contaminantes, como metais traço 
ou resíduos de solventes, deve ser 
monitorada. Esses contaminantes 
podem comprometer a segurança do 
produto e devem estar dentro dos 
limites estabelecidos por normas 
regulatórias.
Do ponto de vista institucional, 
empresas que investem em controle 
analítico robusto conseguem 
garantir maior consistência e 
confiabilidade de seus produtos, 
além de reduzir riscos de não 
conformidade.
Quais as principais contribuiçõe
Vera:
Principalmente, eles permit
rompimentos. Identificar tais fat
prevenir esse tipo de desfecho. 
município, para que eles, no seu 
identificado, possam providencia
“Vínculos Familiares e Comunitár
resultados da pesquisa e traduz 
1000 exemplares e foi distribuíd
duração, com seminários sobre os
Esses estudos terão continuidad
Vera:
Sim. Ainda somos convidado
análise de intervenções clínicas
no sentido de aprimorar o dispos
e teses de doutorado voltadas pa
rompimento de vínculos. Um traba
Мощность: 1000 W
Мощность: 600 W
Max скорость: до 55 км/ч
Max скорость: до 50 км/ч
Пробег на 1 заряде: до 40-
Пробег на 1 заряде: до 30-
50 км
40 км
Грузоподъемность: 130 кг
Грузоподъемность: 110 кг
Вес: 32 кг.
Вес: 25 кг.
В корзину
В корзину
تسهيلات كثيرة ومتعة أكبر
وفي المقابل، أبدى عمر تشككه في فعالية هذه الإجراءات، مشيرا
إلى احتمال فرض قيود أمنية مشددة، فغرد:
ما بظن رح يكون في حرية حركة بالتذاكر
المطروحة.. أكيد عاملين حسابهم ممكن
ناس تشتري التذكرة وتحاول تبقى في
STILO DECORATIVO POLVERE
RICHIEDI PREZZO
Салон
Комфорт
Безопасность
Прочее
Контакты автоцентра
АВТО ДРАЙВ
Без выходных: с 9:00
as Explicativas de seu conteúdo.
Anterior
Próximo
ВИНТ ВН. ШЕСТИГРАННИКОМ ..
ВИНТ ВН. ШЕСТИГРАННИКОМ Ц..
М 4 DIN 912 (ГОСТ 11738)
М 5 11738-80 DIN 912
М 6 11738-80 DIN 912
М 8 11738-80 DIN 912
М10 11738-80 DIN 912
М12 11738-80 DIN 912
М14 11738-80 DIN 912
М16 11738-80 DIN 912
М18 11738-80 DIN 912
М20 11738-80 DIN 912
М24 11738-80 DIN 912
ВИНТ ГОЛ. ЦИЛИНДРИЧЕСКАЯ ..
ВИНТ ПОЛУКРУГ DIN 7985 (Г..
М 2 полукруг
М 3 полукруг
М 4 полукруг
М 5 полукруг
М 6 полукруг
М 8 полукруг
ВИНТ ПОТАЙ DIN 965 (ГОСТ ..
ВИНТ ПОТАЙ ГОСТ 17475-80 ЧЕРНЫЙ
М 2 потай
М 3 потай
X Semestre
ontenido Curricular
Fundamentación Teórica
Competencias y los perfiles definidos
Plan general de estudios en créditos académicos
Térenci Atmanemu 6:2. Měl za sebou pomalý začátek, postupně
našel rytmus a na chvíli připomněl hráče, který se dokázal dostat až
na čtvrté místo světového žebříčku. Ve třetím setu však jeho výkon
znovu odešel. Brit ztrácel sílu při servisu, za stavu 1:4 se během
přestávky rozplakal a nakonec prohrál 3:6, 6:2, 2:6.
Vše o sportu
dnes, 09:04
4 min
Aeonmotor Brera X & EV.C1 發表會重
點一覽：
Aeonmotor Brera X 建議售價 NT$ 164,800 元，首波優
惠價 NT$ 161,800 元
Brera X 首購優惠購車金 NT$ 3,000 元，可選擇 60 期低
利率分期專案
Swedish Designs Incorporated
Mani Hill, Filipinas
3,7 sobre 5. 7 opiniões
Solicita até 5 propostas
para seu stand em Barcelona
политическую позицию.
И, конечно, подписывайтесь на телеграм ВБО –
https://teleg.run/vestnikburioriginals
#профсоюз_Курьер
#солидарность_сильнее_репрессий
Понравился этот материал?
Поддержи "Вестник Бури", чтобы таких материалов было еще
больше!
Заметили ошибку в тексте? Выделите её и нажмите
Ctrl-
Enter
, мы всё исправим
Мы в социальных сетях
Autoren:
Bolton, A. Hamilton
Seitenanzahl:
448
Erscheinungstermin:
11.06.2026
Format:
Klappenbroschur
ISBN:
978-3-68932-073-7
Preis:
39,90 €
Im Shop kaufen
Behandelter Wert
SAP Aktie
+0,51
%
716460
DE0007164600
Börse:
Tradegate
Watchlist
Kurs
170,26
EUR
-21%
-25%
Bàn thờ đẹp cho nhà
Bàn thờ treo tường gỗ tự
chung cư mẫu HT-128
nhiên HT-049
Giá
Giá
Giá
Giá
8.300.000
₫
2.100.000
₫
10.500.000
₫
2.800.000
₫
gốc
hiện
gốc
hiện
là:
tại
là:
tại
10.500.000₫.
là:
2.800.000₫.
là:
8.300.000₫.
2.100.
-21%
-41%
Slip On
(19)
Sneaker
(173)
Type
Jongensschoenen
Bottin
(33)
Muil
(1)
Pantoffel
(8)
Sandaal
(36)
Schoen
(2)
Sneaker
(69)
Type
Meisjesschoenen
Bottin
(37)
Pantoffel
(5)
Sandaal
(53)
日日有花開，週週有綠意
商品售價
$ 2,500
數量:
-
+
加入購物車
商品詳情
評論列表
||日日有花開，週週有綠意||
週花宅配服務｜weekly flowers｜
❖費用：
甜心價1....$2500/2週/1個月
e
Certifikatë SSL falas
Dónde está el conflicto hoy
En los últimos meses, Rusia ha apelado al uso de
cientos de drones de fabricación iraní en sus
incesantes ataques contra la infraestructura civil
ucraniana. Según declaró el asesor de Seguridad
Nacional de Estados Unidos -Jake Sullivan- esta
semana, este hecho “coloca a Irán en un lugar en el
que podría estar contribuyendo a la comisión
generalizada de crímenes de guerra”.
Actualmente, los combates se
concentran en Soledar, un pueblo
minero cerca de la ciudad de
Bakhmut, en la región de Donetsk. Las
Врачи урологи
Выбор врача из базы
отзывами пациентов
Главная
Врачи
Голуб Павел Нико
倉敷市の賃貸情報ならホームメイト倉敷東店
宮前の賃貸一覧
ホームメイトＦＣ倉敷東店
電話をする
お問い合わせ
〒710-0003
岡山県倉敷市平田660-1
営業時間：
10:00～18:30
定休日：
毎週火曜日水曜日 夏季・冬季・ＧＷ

Instruction: Return all of the data word for word.

Answer to the problem:
contaminantes, como metais traço 
ou resíduos de solventes, deve ser 
monitorada. Esses contaminantes 
podem comprometer a segurança do 
produto e devem estar dentro dos 
limites estabelecidos por normas 
regulatórias.
Do ponto de vista institucional, 
empresas que investem em controle 
analítico robusto conseguem 
garantir maior consistência e 
confiabilidade de seus produtos, 
além de reduzir riscos de não 
conformidade.
Quais as principais contribuiçõe
Vera:
Principalmente, eles permit
rompimentos. Identificar tais fat
prevenir esse tipo de desfecho. 
município, para que eles, no seu 
identificado, possam providencia
“Vínculos Familiares e Comunitár
resultados da pesquisa e traduz 
1000 exemplares e foi distribuíd
duração, com seminários sobre os
Esses estudos terão continuidad
Vera:
Sim. Ainda somos convidado
análise de intervenções clínicas
no sentido de aprimorar o dispos
e teses de doutorado voltadas pa
rompimento de vínculos. Um traba
Мощность: 1000 W
Мощность: 600 W
Max скорость: до 55 км/ч
Max скорость: до 50 км/ч
Пробег на 1 заряде: до 40-
Пробег на 1 заряде: до 30-
50 км
40 км
Грузоподъемность: 130 кг
Грузоподъемность: 110 кг
Вес: 32 кг.
Вес: 25 кг.
В корзину
В корзину
تسهيلات كثيرة ومتعة أكبر
وفي المقابل، أبدى عمر تشككه في فعالية هذه الإجراءات، مشيرا
إلى احتمال فرض قيود أمنية مشددة، فغرد:
ما بظن رح يكون في حرية حركة بالتذاكر
المطروحة.. أكيد عاملين حسابهم ممكن
ناس تشتري التذكرة وتحاول تبقى في
STILO DECORATIVO POLVERE
RICHIEDI PREZZO
Салон
Комфорт
Безопасность
Прочее
Контакты автоцентра
АВТО ДРАЙВ
Без выходных: с 9:00
as Explicativas de seu conteúdo.
Anterior
Próximo
ВИНТ ВН. ШЕСТИГРАННИКОМ ..
ВИНТ ВН. ШЕСТИГРАННИКОМ Ц..
М 4 DIN 912 (ГОСТ 11738)
М 5 11738-80 DIN 912
М 6 11738-80 DIN 912
М 8 11738-80 DIN 912
М10 11738-80 DIN 912
М12 11738-80 DIN 912
М14 11738-80 DIN 912
М16 11738-80 DIN 912
М18 11738-80 DIN 912
М20 11738-80 DIN 912
М24 11738-80 DIN 912
ВИНТ ГОЛ. ЦИЛИНДРИЧЕСКАЯ ..
ВИНТ ПОЛУКРУГ DIN 7985 (Г..
М 2 полукруг
М 3 полукруг
М 4 полукруг
М 5 полукруг
М 6 полукруг
М 8 полукруг
ВИНТ ПОТАЙ DIN 965 (ГОСТ ..
ВИНТ ПОТАЙ ГОСТ 17475-80 ЧЕРНЫЙ
М 2 потай
М 3 потай
X Semestre
ontenido Curricular
Fundamentación Teórica
Competencias y los perfiles definidos
Plan general de estudios en créditos académicos
Térenci Atmanemu 6:2. Měl za sebou pomalý začátek, postupně
našel rytmus a na chvíli připomněl hráče, který se dokázal dostat až
na čtvrté místo světového žebříčku. Ve třetím setu však jeho výkon
znovu odešel. Brit ztrácel sílu při servisu, za stavu 1:4 se během
přestávky rozplakal a nakonec prohrál 3:6, 6:2, 2:6.
Vše o sportu
dnes, 09:04
4 min
Aeonmotor Brera X & EV.C1 發表會重
點一覽：
Aeonmotor Brera X 建議售價 NT$ 164,800 元，首波優
惠價 NT$ 161,800 元
Brera X 首購優惠購車金 NT$ 3,000 元，可選擇 60 期低
利率分期專案
Swedish Designs Incorporated
Mani Hill, Filipinas
3,7 sobre 5. 7 opiniões
Solicita até 5 propostas
para seu stand em Barcelona
политическую позицию.
И, конечно, подписывайтесь на телеграм ВБО –
https://teleg.run/vestnikburioriginals
#профсоюз_Курьер
#солидарность_сильнее_репрессий
Понравился этот материал?
Поддержи "Вестник Бури", чтобы таких материалов было еще
больше!
Заметили ошибку в тексте? Выделите её и нажмите
Ctrl-
Enter
, мы всё исправим
Мы в социальных сетях
Autoren:
Bolton, A. Hamilton
Seitenanzahl:
448
Erscheinungstermin:
11.06.2026
Format:
Klappenbroschur
ISBN:
978-3-68932-073-7
Preis:
39,90 €
Im Shop kaufen
Behandelter Wert
SAP Aktie
+0,51
%
716460
DE0007164600
Börse:
Tradegate
Watchlist
Kurs
170,26
EUR
-21%
-25%
Bàn thờ đẹp cho nhà
Bàn thờ treo tường gỗ tự
chung cư mẫu HT-128
nhiên HT-049
Giá
Giá
Giá
Giá
8.300.000
₫
2.100.000
₫
10.500.000
₫
2.800.000
₫
gốc
hiện
gốc
hiện
là:
tại
là:
tại
10.500.000₫.
là:
2.800.000₫.
là:
8.300.000₫.
2.100.
-21%
-41%
Slip On
(19)
Sneaker
(173)
Type
Jongensschoenen
Bottin
(33)
Muil
(1)
Pantoffel
(8)
Sandaal
(36)
Schoen
(2)
Sneaker
(69)
Type
Meisjesschoenen
Bottin
(37)
Pantoffel
(5)
Sandaal
(53)
日日有花開，週週有綠意
商品售價
$ 2,500
數量:
-
+
加入購物車
商品詳情
評論列表
||日日有花開，週週有綠意||
週花宅配服務｜weekly flowers｜
❖費用：
甜心價1....$2500/2週/1個月
e
Certifikatë SSL falas
Dónde está el conflicto hoy
En los últimos meses, Rusia ha apelado al uso de
cientos de drones de fabricación iraní en sus
incesantes ataques contra la infraestructura civil
ucraniana. Según declaró el asesor de Seguridad
Nacional de Estados Unidos -Jake Sullivan- esta
semana, este hecho “coloca a Irán en un lugar en el
que podría estar contribuyendo a la comisión
generalizada de crímenes de guerra”.
Actualmente, los combates se
concentran en Soledar, un pueblo
minero cerca de la ciudad de
Bakhmut, en la región de Donetsk. Las
Врачи урологи
Выбор врача из базы
отзывами пациентов
Главная
Врачи
Голуб Павел Нико
倉敷市の賃貸情報ならホームメイト倉敷東店
宮前の賃貸一覧
ホームメイトＦＣ倉敷東店
電話をする
お問い合わせ
〒710-0003
岡山県倉敷市平田660-1
営業時間：
10:00～18:30
定休日：
毎週火曜日水曜日 夏季・冬季・ＧＷ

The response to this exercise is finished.